Wireless Contract Negotiation – Understanding the Priorities of Wireless Contract Negotiation

Many organizations fall into the same trap when negotiating wireless contracts – listening to the wireless carriers. All wireless carriers know where the savings opportunities are, and most importantly they know what you’re spending. Negotiating the buckets of spending that your carriers offer will only end you with an ineffective contract.

There are a few guidelines you should follow when negotiating with your wireless carriers.

Know your spend. The most critical rule is knowing your spend. You wouldn’t go into a gunfight without ammo would you? You must understand how much you spend on voice and data plans, feature charges, minutes used, equipment purchases and replacements, etc. You will not get an acceptable contract without knowing your spend and where to focus.

Ignore volume percentage discounts. I’ve seen many companies focus on volume discounts, but it’s the absolutely wrong approach. I guess it’s a bragging right to tell all your procurement buddies, “I negotiated 25% from Carrier X.” I’d much rather take the initial 20% offered and focus on rate plan, features, equipment costs. The extra 5% would only equate to $50K annually for every million you spend.

Focus on service charges. Like the guideline above, focus on the service charges. After all, it makes up most of your wireless spend. Negotiating $10 off your rate plan costs would equate to an annual savings of $120k for every thousand users you have. Much more savings than focusing on the percentage discount.

Negotiate out of service level contract terms. The carriers will push for service level contract terms of one or two years. Negotiate out of this if at all possible.

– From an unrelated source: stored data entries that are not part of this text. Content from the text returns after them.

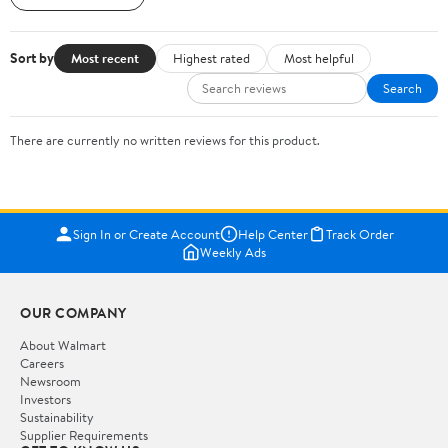
Sort by
Most recent
Highest rated
Most helpful
Search
There are currently no written reviews for this product.
Sign In or Create Account
Help Center
Track Order
Weekly Ads
OUR COMPANY
About Walmart
Careers
Newsroom
Investors
Sustainability
Supplier Requirements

A service level contract term will complicate your wireless management, or you’ll be hit with early termination fees. If a line is under a two year service contract and that user leaves the company, cancelling the service early could result in a $200 termination fee. It’s much wiser to give back some of volume discount percentage to eliminate the early termination fee issue. If you can’t negotiate out of this clause, you’ll need to ensure you manage wireless numbers and reassign rather than cancel.

Fight for fixed equipment pricing. Like service line contracts, you don’t want to manage upgrade pricing. Many carriers will subsidize the first piece of equipment heavily but force you to pay extremely high costs if replacing within a year or two. Paying $500 for a Blackberry three times because you have an executive who keep dropping them off his yacht is not fun. Try to negotiate flat pricing for equipment. Don’t focus on specific models, as they always change, but on classes. Put the responsibility on your carrier to offer devices in the same class or higher at the negotiated rate.

Look for other benefits. Does your organization have other needs? Are you looking at Wi-Fi for your locations, bar code scanners at your warehouse, Fixed Mobile Convergence? Work with your carriers to provide these services as part of your contract. It’s extremely difficult to get capital approval in today’s environment. Let your carriers fund your projects. Wireless carriers are happy to provide these added services as it carries over into more usage and more users. As long as it’s related to wireless, your carriers can help.

Speed is a strategy. How long have you seen wireless contract negotiations take? Six, eight, ten months or longer? What value comes out of these long negotiations? I’ve seen organizations in a year long contract cycle and only achieve 10% greater savings than the offers exchanged in the first 2 months of the contract.

To clarify my point, let’s assume the initial contracts offered the potential for $500k in annual savings. The additional savings over a three year contract (at 10%) would equate to $150k.

  • Initial Contracts Savings Potential Annually = $500,000
  • Monthly Savings Potential – rounded = $ 42,000
  • 10 Month’s of Savings Lost = $ 420,000

In this scenario, the organization lost $420k in savings to achieve an additional $150k. Now, you could argue that the organization will still get the $420k, it’s just pushed out farther. This is true, but when you factor in the amount of time and man-hours invested into the longer contract cycle the $150k in extra savings erodes pretty quickly. In any event, I’d rather start getting $42k in savings now and move on to the next opportunity.

The specific approach to a wireless contract negotiation varies based on your organization’s specific needs, but these guidelines will help you focus on the true savings opportunities.